Wednesday, November 16, 2022

Protein folding by AI: wrinkles

Tech giants Alpha and Meta (Google and Facebook) applied their Artificial Intelligence (AI) to fold proteins computationally, predicting 3-dimensional shapes from the 1-dimensional sequence data. Meta’s paper is still paywalled (preprint) but AlphaFold’s Nature papers from last year are available (Jumper, Tunyasuvunakool). 

The AlphaFold authors noted that the ~100,000 protein structures determined by conventional experimental means are a small portion of the “billions” extant in nature. Previous approaches “focus on either the physical interactions or the evolutionary history”, which they say relies on the availability of close homologues or works for (only) a few, small proteins and is otherwise “computationally intractable” (too hard). They evaluated in the 87 protein domains comprising the 14th Critical Assessment of (protein) Structure Prediction (CASP14) dataset, structures not yet deposited in the public Protein Data Bank (PDB). This permits a ‘blind’ (apriori) comparison of AI methods, by comparing their predictions with the newly-solved structures. 

Fig 1. a. Scores. b. Backbone. c. Side chains
 By this measure, AlphaFold is much better than its competitors (Fig 1a, shown, predicted vs experimental). It gains accuracy on backbone and side chains (1b, c) “by incorporating novel neural network architectures and training procedures based on the evolutionary, physical and geometric constraints of protein structures”. Using “multiple sequence alignments (MSAs) and pairwise” comparisons, it “predicts the 3D coordinates of all heavy atoms for a given protein using the primary amino acid sequence and aligned sequences of homologues as inputs”. So give it a bunch of similar sequences and structures and voila! it gives the ‘new’ one. Thy describe the process and you can download to code to inspect, modify, run yourself (open source).  

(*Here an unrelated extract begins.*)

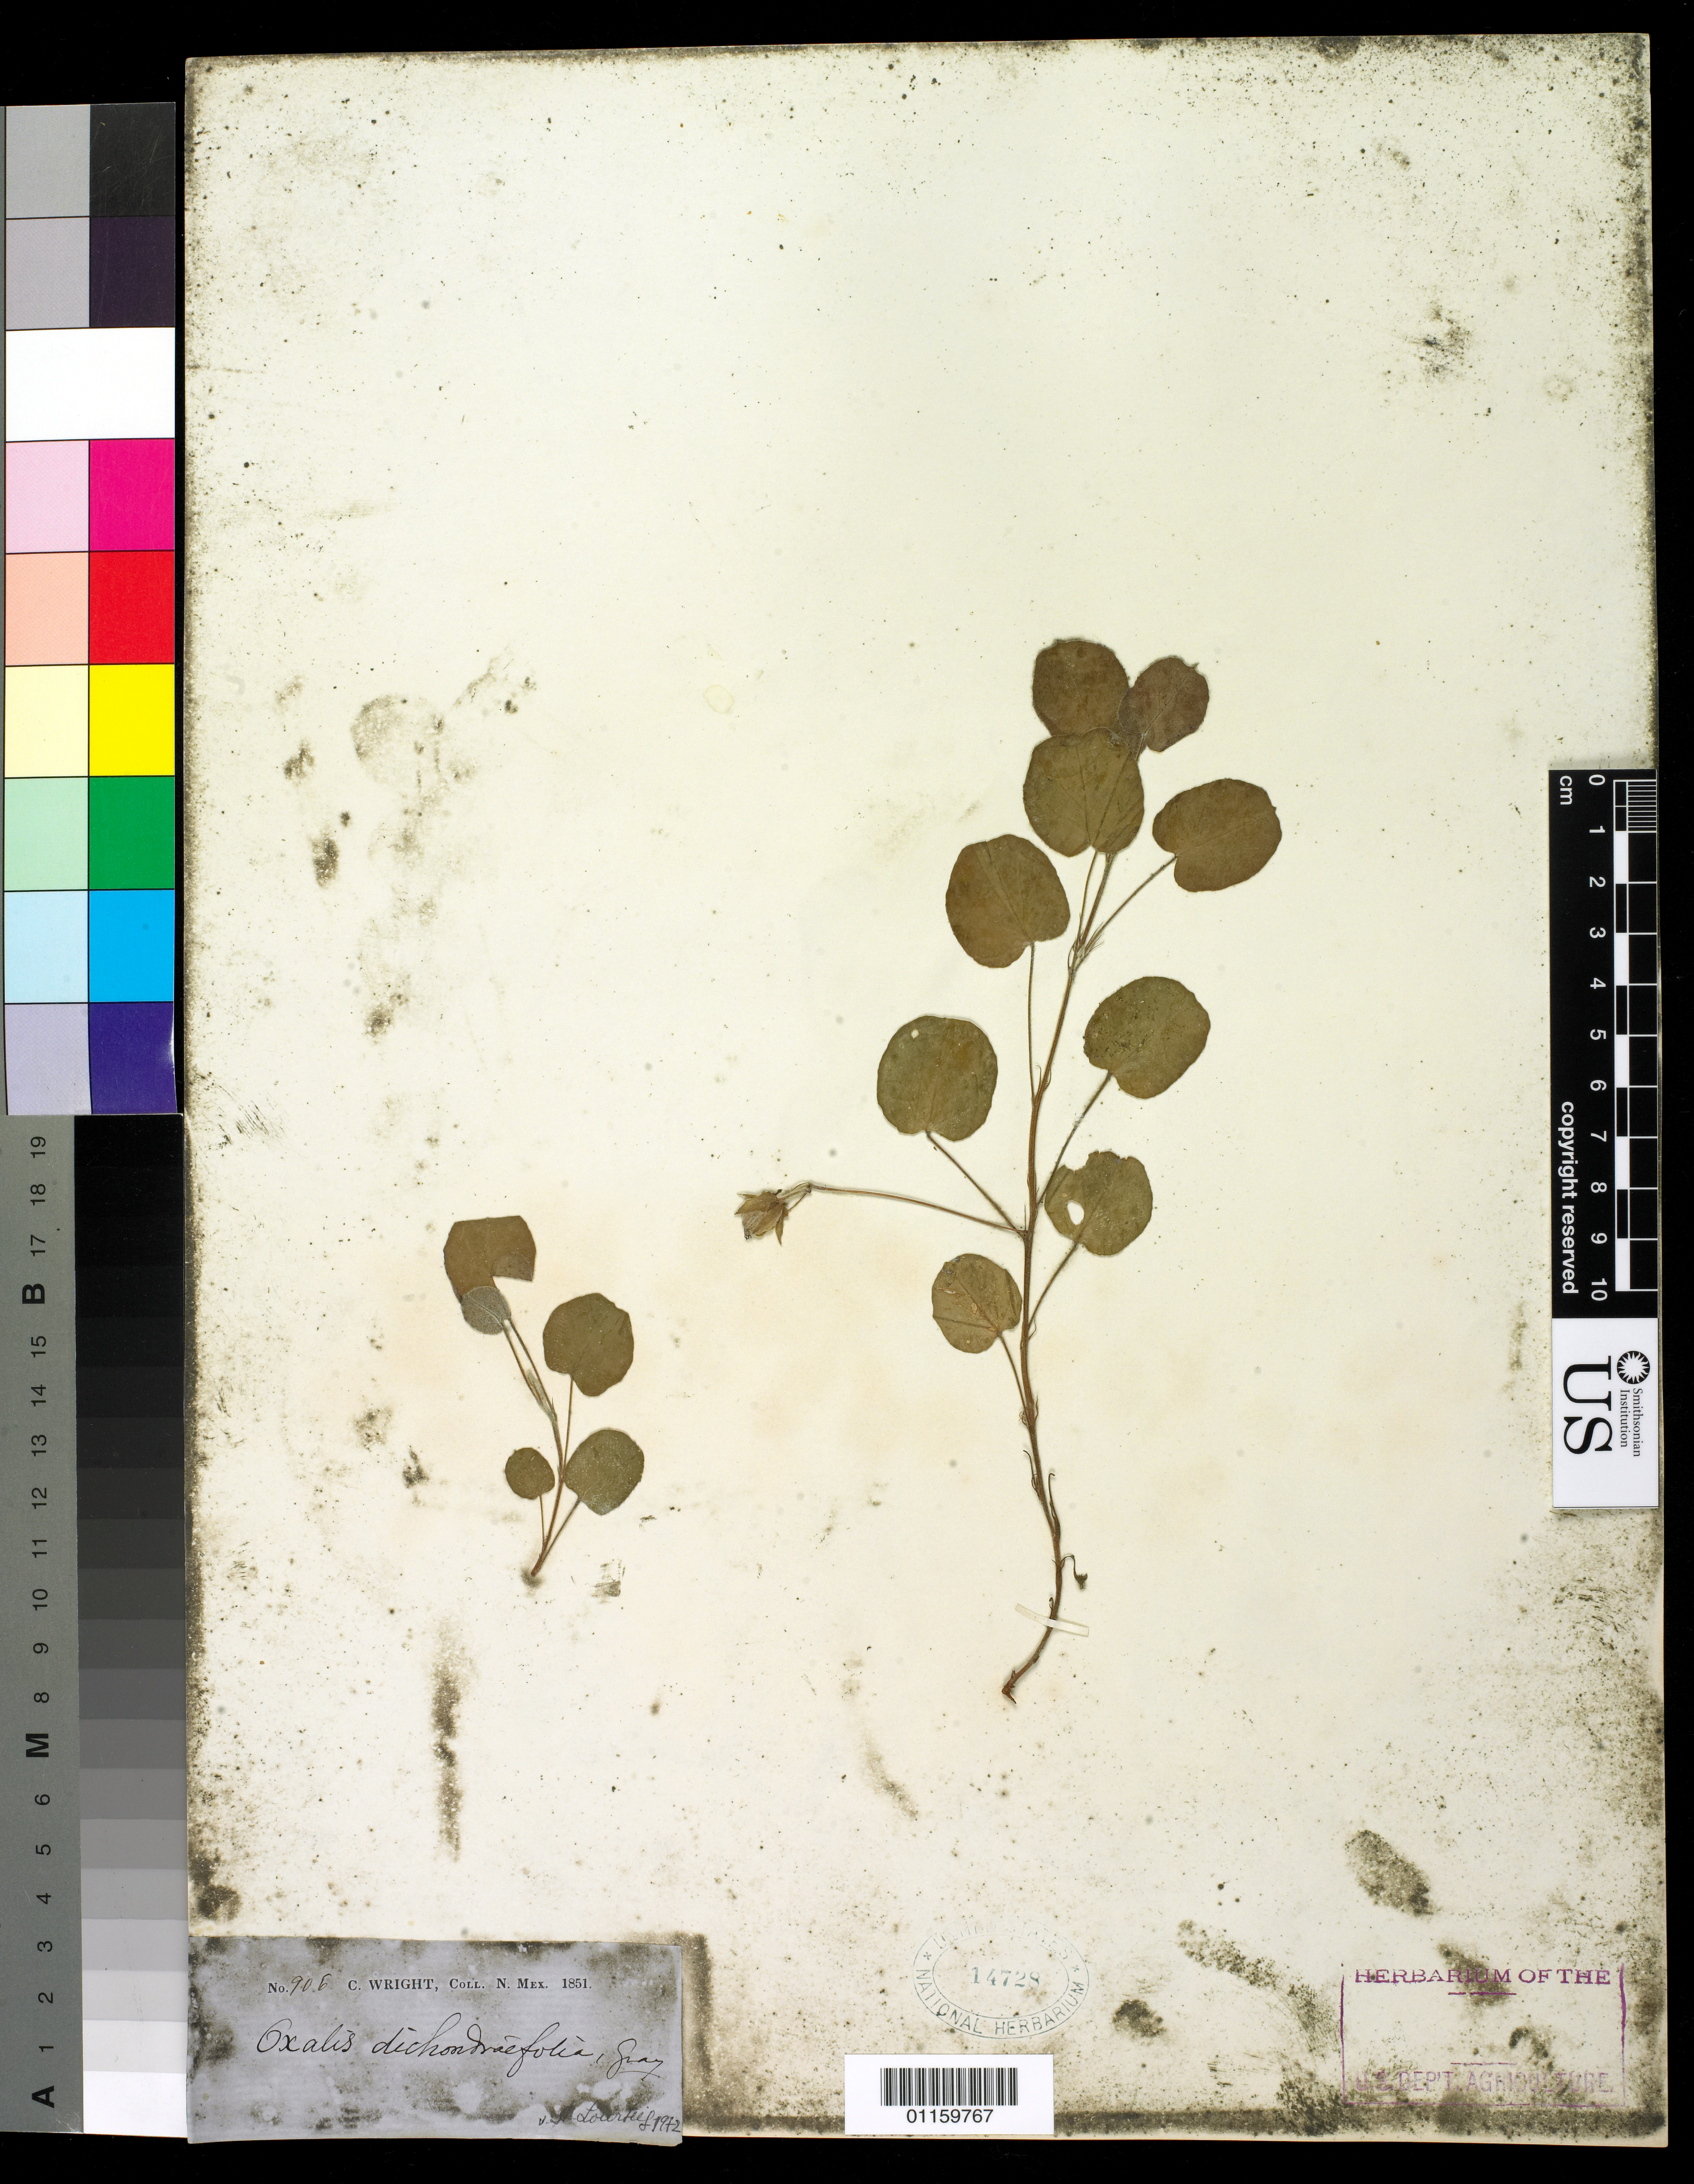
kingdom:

While impressive, this is a very constrained set of structures, nothing justifying the claims made in the popular press of solving all proteins. To be comprehensive, it seems that AI will have to consider biology, implement means of including the amino-terminal-first synthesis, nucleation, domain folding, insertion into a membrane, and above all interaction with chaperone proteins.